The International Monetary Fund (IMF) has got some news, and it’s not going to please Germany and the other countries of the European north. In its latest report on the economic state of Greece, the IMF virtually admits that the current, hard-won plan to rescue the country—by lending it €130 billion ($173 billion) to help it bring down its debt burden to a target of 124% of GDP by 2020—simply isn’t good enough. Further, it projects a €5.5–9.5 billion funding gap, all of which Greece will have to face in 2015 and 2016. The fund writes:
Greece’s recovery is now projected to start later, and the path for medium-term potential output is expected to be lower… Given the revised policy framework and deeper recession, and assuming no actions to reduce debt, Greece’s debt would be unsustainable. Greece’s debt would be considerably higher than in the original EFF-supported program, peaking at close to 200 percent of GDP and only slowly declining to 150–160 percent of GDP in 2020.
This doesn’t merely mean Greece will recover more slowly. It also means that the rest of Europe will have to pay—i.e., lose—the difference between the overly rosy original predictions and the numbers that the IMF (which isn’t even the most cynical forecaster) is now putting forward. If the IMF’s predictions are accurate, then Greece will also be at risk of defaulting again in 2015 or 2016, as it will lack adequate funds to pay its bills. The report continues:
Time will tell what the full commitment will require, but staff’s assessment at this point is that some combination of haircuts on outstanding GLF loans [essentially, loans from the European Central Bank, European countries, and the IMF], close to zero interest rates on GLF loans and lower rates on EFSF loans [loans from the bailout fund], or long-term transfers [another bailout] will be necessary.
Admittedly, these are no longer big numbers. Europe has, time and again, succumbed to market pressure and paid up; is €10 billion more really the end of the world? If past forecasts are any indication, the IMF’s estimate of the shortfall will further grow with time, but that’s the price of keeping Greece in the euro, to be set against the still-bigger price of a Grexit.
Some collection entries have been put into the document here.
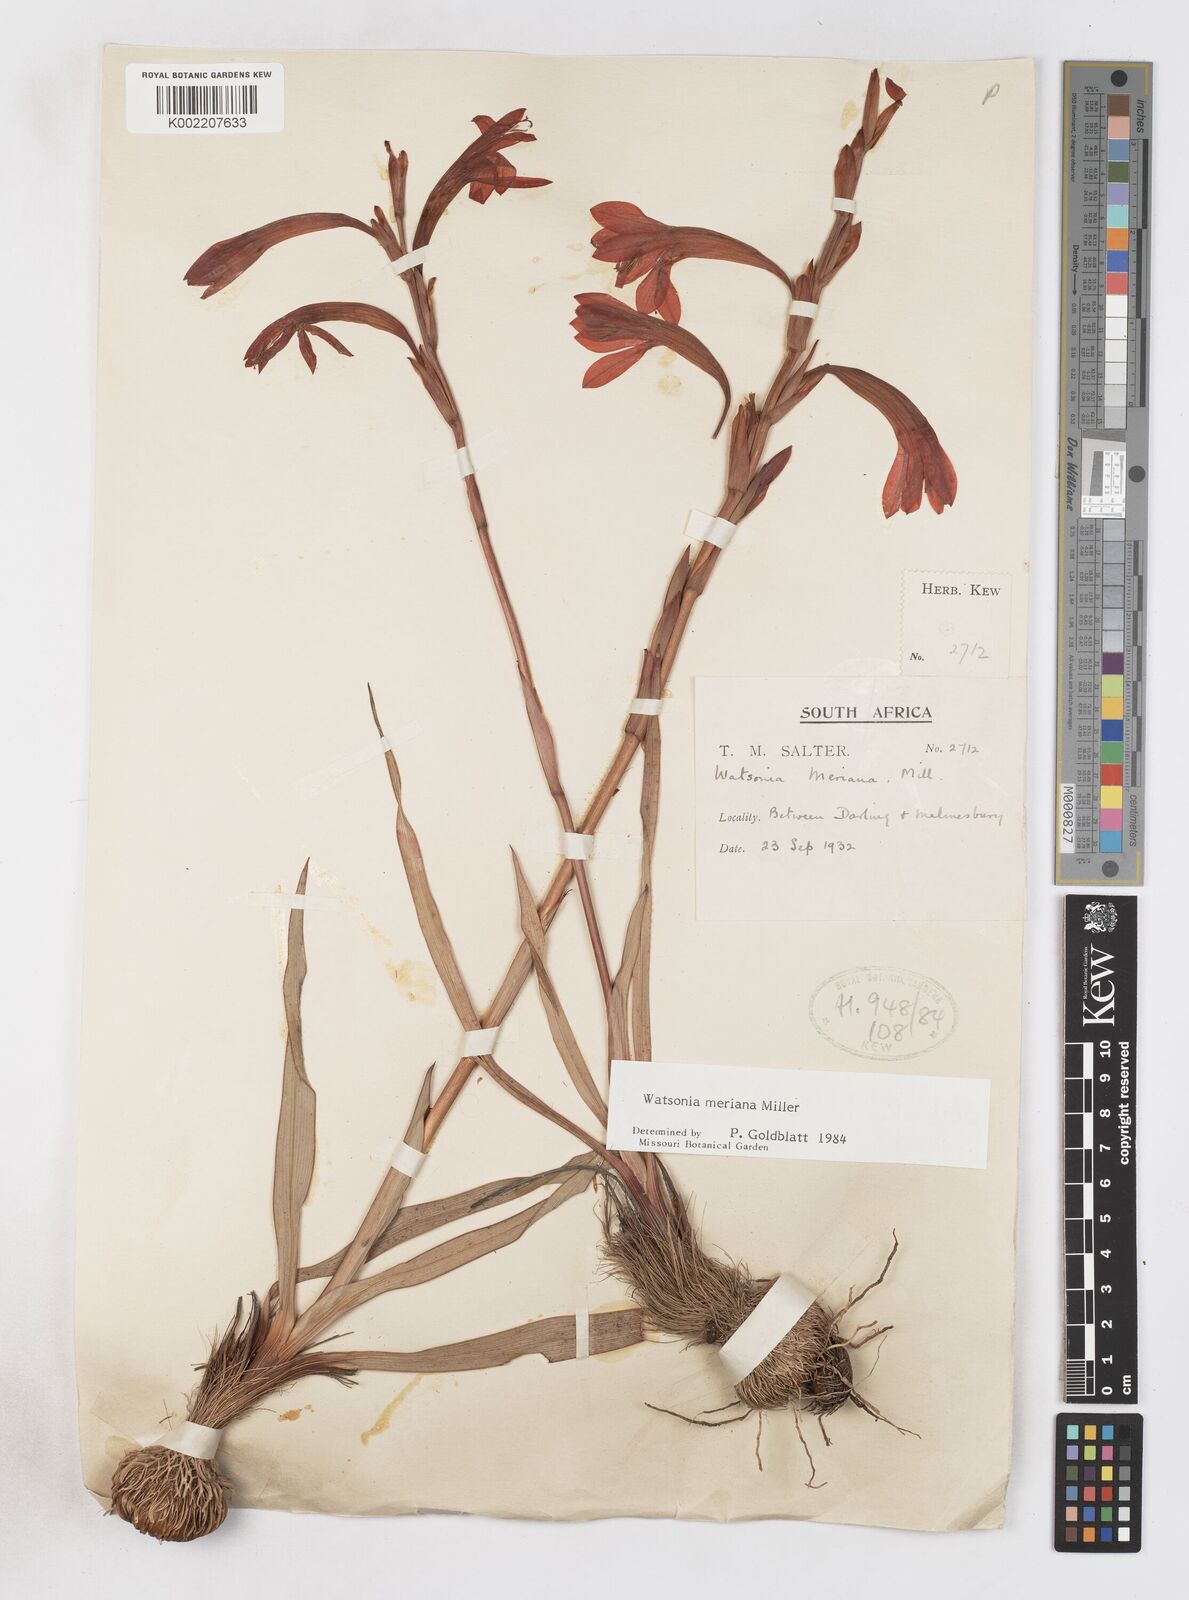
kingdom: Plantae
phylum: Tracheophyta
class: Liliopsida
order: Asparagales
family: Iridaceae
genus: Watsonia
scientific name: Watsonia meriana
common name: Bulbil bugle-lily
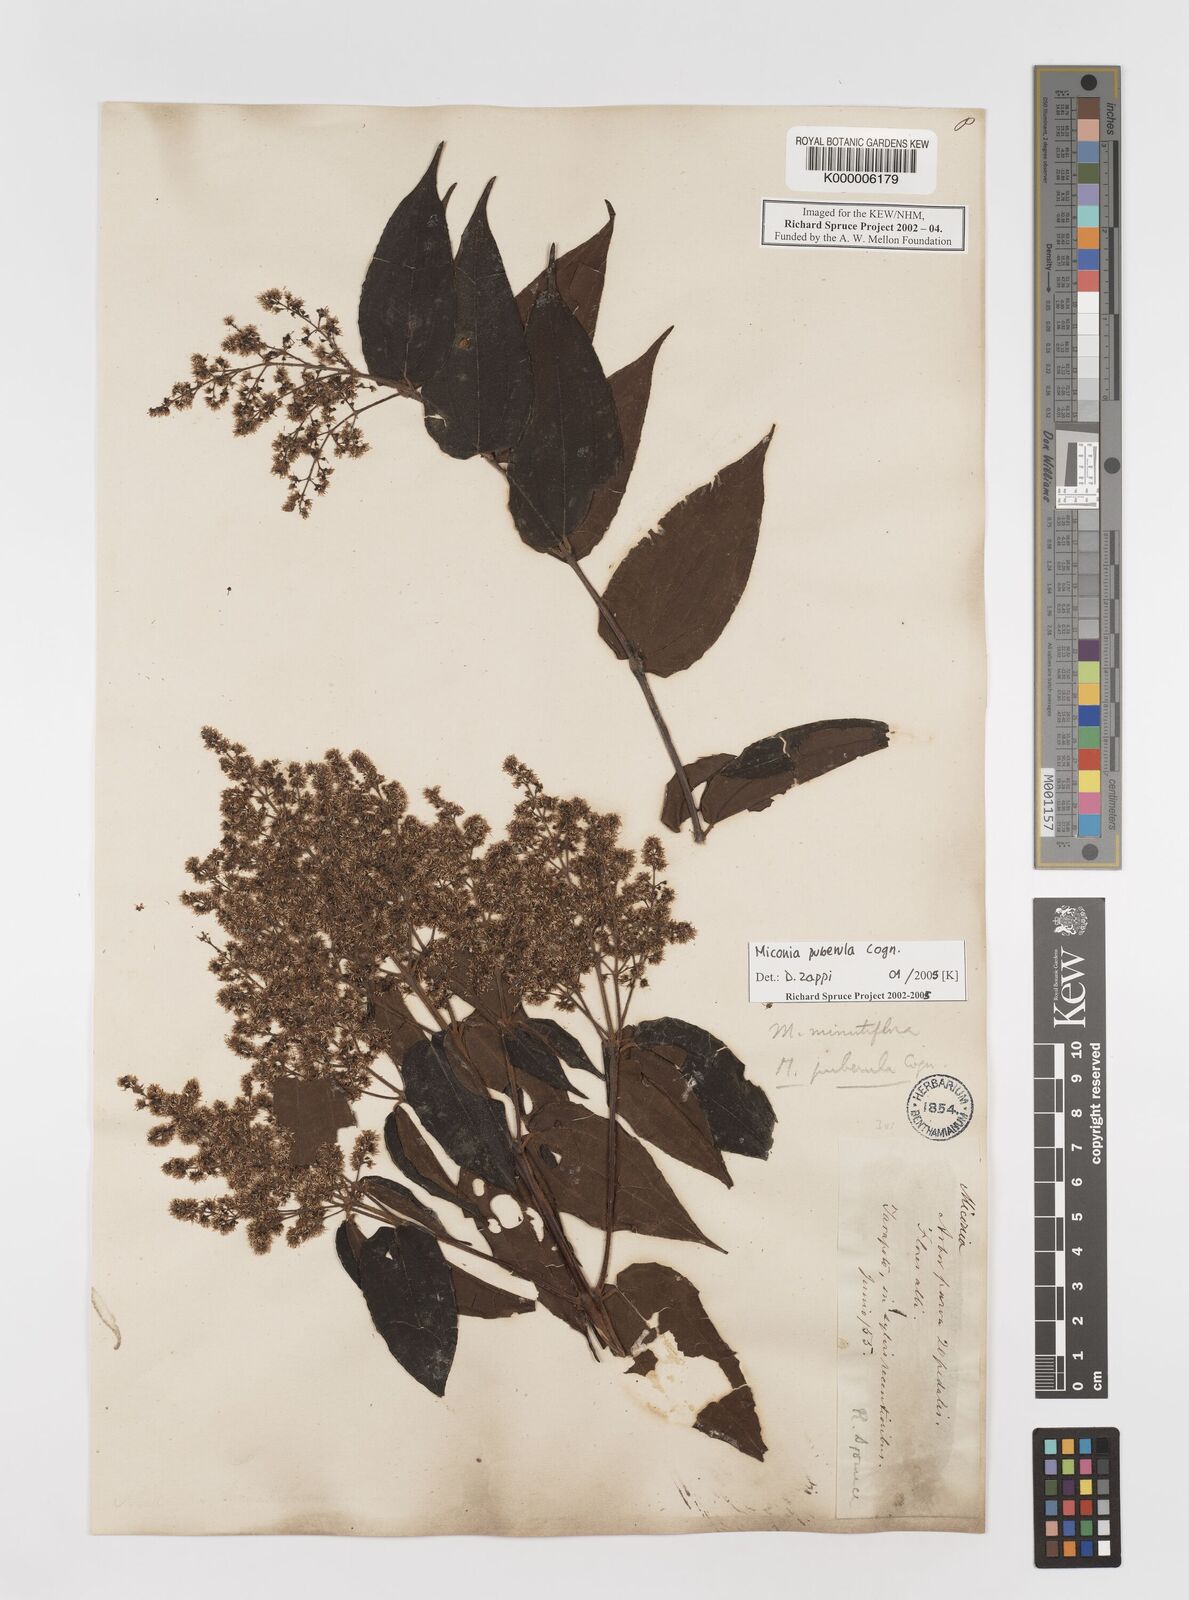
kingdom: Plantae
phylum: Tracheophyta
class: Magnoliopsida
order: Myrtales
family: Melastomataceae
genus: Miconia
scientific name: Miconia puberula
It’s important to note, however, that Greece’s primary creditors right now aren’t private stakeholders, who can often be forced to take “haircuts” on money they’ve lent. Most of what Greece owes, it owes to the troika (the ECB, the IMF and EU countries). The €130 billion bailout is already Greece’s second, so unless there’s political support for a third, the troika’s members would all have to forgive some of this debt—or at least all the interest they’re currently charging Greece for the bailout. That’s a drastic prospect for them. Forgiving debt isn’t something the IMF habitually does; European populations would hate their governments doing it; and the ECB is prohibited by law from “monetizing debt.” So far, they’ve budged (only slightly) in offering lower interest payments on loans to Greece and delays in debt repayments; it seems likely that the current shortfall would require much higher losses.
So big battles are still ahead in Europe. Regardless of countries’ commitments to keeping the euro zone whole, they’ll still have to consent to make new, even more unsavory compromises to do so.